(Records for this exercise Opens)

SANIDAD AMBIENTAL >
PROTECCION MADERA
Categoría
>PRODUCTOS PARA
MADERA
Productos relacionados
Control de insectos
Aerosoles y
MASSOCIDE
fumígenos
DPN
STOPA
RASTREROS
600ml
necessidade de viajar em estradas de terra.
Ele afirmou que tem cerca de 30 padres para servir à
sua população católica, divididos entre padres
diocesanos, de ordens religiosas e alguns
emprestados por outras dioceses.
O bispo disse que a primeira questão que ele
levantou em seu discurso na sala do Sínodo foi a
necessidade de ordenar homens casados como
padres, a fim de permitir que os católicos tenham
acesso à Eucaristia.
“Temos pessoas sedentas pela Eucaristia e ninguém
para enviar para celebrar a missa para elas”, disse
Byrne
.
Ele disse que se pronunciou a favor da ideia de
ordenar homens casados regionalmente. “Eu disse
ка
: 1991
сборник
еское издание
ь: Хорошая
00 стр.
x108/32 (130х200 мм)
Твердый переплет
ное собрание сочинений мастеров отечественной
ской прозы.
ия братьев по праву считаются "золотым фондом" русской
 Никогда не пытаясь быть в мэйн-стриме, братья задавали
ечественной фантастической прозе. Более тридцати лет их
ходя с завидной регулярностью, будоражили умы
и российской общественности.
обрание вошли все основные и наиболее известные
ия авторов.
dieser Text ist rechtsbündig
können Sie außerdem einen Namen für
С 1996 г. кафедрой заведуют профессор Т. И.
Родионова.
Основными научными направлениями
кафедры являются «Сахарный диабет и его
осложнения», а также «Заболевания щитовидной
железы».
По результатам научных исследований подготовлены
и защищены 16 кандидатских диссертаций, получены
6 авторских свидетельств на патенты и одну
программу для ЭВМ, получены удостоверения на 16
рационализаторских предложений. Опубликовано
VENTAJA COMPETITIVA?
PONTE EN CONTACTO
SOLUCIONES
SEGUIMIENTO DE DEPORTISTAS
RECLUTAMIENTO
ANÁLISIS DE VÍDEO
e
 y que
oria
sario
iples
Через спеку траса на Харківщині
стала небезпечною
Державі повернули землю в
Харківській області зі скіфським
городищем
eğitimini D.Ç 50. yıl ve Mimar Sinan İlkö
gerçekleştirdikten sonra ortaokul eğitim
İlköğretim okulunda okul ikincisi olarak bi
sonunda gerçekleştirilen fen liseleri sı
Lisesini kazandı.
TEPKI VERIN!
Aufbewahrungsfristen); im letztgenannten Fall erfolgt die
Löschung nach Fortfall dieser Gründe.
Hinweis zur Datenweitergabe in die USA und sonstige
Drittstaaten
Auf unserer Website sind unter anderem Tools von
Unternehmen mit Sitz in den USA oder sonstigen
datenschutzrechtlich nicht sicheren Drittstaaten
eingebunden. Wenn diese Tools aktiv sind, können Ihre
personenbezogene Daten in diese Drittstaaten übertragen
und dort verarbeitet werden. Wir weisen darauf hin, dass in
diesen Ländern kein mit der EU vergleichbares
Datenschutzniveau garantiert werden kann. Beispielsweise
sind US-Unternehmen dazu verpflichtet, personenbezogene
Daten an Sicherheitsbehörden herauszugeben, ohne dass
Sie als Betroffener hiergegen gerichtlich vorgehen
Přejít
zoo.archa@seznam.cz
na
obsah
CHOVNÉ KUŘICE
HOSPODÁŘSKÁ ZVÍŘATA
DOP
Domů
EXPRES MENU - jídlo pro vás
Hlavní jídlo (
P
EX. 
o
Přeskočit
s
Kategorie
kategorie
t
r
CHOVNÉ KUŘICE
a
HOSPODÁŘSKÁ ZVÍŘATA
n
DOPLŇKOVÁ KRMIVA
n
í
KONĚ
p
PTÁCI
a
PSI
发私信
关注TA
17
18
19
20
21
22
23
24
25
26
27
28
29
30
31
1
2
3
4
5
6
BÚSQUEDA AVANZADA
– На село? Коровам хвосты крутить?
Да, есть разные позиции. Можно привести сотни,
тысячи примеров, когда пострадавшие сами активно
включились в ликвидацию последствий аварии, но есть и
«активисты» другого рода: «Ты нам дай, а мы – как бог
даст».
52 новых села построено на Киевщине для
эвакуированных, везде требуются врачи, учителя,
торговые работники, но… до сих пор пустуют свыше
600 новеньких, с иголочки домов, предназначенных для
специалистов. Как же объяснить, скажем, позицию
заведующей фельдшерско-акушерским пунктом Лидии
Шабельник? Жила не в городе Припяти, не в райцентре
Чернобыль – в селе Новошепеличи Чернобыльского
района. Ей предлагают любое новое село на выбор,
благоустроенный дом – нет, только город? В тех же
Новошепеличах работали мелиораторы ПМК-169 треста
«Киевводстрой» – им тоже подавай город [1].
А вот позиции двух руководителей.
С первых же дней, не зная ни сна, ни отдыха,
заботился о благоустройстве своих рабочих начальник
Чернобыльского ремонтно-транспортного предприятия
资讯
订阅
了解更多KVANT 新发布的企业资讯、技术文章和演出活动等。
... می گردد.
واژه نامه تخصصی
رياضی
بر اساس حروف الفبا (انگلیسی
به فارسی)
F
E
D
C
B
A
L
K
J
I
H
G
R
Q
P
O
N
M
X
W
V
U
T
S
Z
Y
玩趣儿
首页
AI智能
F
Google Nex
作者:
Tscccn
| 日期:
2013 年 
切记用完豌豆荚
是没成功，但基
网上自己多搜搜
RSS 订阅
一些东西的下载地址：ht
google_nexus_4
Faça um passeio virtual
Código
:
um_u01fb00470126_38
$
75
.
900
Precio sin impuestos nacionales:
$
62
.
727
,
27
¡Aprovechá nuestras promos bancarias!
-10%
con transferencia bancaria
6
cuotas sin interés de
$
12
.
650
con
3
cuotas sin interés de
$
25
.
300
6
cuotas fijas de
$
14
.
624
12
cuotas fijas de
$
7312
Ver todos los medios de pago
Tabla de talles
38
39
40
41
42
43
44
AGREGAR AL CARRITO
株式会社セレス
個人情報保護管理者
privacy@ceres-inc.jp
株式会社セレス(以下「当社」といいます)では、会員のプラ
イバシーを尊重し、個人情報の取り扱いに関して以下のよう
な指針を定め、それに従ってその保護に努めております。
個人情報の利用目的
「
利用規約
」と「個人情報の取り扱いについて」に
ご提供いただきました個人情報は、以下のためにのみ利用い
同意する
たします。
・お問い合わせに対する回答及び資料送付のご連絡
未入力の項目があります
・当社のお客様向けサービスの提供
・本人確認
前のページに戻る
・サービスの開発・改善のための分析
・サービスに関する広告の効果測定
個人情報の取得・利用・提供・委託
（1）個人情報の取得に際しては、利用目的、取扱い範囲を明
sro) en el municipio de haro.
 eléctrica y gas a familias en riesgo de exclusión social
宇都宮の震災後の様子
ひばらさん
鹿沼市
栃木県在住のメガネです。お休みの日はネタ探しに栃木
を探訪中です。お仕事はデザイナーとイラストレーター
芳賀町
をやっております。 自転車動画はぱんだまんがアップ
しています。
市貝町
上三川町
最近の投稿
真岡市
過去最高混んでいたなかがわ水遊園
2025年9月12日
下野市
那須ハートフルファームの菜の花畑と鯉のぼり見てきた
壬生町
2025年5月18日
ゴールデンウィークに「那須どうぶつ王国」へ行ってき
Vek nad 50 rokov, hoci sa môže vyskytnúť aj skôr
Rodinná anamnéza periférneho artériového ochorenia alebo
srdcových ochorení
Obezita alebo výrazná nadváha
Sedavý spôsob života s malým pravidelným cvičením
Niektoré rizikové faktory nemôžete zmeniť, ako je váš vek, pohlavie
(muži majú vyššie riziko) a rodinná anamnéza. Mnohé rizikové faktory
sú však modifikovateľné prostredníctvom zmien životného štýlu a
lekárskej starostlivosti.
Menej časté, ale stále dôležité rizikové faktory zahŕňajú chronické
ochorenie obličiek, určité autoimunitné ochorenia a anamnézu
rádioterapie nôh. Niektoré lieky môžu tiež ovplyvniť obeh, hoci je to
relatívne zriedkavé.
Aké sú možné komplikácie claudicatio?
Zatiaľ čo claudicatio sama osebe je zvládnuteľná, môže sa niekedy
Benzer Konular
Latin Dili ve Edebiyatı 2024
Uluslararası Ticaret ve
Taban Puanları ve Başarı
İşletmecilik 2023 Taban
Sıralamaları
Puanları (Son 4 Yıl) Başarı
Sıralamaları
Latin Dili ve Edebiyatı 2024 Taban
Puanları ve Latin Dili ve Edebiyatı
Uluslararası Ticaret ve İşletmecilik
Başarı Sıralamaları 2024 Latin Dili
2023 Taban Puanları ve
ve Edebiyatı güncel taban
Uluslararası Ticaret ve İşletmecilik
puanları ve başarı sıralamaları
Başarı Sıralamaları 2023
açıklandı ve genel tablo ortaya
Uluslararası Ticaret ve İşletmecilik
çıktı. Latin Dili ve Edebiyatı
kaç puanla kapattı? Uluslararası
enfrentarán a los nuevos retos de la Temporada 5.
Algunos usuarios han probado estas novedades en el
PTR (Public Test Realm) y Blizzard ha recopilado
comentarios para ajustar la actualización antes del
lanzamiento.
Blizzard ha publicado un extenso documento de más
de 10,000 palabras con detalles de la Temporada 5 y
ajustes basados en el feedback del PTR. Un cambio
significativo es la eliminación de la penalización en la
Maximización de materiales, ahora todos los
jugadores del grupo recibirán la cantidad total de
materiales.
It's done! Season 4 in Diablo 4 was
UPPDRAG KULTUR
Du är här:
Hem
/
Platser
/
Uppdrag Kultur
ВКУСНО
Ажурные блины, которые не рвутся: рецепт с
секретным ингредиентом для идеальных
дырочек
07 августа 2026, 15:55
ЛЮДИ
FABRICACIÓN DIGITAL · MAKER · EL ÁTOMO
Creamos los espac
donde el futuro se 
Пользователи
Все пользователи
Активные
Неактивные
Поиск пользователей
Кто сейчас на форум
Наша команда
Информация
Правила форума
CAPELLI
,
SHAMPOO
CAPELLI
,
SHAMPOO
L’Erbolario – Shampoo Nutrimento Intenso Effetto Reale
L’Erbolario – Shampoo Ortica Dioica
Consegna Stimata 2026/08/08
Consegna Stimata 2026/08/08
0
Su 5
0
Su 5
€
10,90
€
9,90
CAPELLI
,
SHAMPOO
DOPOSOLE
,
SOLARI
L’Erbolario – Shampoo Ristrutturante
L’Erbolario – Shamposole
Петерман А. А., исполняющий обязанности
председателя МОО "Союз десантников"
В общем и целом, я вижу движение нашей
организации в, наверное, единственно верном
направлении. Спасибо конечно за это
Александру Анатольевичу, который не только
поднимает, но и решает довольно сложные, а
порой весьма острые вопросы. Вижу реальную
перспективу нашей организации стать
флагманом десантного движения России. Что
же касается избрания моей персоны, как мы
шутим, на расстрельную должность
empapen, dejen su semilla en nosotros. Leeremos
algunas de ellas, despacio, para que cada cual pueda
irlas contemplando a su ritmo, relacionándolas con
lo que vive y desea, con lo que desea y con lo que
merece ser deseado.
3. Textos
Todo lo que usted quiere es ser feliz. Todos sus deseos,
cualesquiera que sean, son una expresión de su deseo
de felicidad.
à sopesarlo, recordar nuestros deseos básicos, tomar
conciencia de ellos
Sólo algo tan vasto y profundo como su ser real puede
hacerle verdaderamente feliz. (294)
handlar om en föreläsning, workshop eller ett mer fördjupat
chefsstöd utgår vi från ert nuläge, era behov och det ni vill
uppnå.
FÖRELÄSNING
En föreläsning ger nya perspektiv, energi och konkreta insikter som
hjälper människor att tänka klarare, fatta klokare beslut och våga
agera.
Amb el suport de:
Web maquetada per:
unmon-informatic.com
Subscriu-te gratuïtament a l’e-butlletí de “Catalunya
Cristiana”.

(Records for this exercise Closes)

**Required work:**
Your task is to quote, without any alteration, the lines running from the top of the records to the line that holds "Ele disse que", both included.

**Solution to this exercise:**
SANIDAD AMBIENTAL >
PROTECCION MADERA
Categoría
>PRODUCTOS PARA
MADERA
Productos relacionados
Control de insectos
Aerosoles y
MASSOCIDE
fumígenos
DPN
STOPA
RASTREROS
600ml
necessidade de viajar em estradas de terra.
Ele afirmou que tem cerca de 30 padres para servir à
sua população católica, divididos entre padres
diocesanos, de ordens religiosas e alguns
emprestados por outras dioceses.
O bispo disse que a primeira questão que ele
levantou em seu discurso na sala do Sínodo foi a
necessidade de ordenar homens casados como
padres, a fim de permitir que os católicos tenham
acesso à Eucaristia.
“Temos pessoas sedentas pela Eucaristia e ninguém
para enviar para celebrar a missa para elas”, disse
Byrne
.
Ele disse que se pronunciou a favor da ideia de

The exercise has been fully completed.